If offered the opportunity, how could you employ visualization tools to represent? So, if I got an opportunity, then in the visualization tool, we can set that application insights, which can help us or any other tool that can store all the logs. So whatever the conversation is between the user and the chatbot, they store the user message response, and they send the intent identified from that query, the entities also from that query, and the specific details regarding that.

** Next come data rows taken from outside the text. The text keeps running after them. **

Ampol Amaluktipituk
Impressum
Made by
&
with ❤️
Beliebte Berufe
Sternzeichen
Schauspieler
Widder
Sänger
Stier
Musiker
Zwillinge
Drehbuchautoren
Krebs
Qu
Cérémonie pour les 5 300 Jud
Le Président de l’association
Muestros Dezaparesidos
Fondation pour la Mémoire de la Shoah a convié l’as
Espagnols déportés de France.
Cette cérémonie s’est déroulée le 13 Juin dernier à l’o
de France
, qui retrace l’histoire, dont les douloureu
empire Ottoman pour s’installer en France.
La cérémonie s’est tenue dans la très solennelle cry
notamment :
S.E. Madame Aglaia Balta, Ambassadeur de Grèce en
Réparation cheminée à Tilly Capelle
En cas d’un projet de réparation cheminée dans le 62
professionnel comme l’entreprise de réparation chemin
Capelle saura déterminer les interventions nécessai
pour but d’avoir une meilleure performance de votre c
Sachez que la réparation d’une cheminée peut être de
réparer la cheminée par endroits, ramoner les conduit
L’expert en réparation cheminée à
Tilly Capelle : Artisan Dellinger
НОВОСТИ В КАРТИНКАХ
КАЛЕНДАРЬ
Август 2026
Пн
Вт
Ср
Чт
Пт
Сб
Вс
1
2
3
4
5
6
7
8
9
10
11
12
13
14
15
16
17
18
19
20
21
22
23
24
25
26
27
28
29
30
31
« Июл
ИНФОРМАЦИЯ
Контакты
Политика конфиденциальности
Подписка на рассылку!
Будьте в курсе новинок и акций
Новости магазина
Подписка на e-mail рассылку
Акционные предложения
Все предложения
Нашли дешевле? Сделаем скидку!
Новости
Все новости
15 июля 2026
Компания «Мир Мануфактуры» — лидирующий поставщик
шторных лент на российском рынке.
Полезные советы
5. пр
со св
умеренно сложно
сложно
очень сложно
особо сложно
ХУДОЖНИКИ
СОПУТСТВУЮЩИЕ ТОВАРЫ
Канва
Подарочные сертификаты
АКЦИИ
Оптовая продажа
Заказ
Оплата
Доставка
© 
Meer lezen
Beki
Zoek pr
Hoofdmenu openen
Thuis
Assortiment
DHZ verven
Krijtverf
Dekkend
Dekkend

So each request of that user, we are storing in our system, and then we are matching the payload of the multiple conversations of the user, and then we store the payload into an application inside or any service that can help us show data representation of the data into the dashboard. The other way is also we can store into our storage table or store databases. So from those databases, we can also show in our any dashboard for the representation between the user and chatbot, the communication between the user and chatbot, and the details regarding that query. Also, we have to store because we have to maintain the context for NDA chatbot. So we also have to store the context with that query so it can help us in the visualization part.
Beyond the core skill required, how will you live on knowledge of API design to improve check for functionality? So, if we're talking about API design to improve functionality, the best place to start, generally, is to identify multiple APIs. One is here to fetch the details of my profile. One is here to fetch about my knowledge base. One is here to fetch about my leave and attendance and policy regarding details. I can use those APIs by creating tools from each API. Then, I can integrate all those tools into my master agent. So whenever a specific detail is required, my GPT model will decide which tool is required to create details on that specific query. We can also leverage those APIs by converting them into tools and using multiple tools. We provide the tools to our master agent, and then our master agent, according to our prompt and the description of the tool, decides how to proceed and use that tool in our chatbot to generate a better response for that specific use case.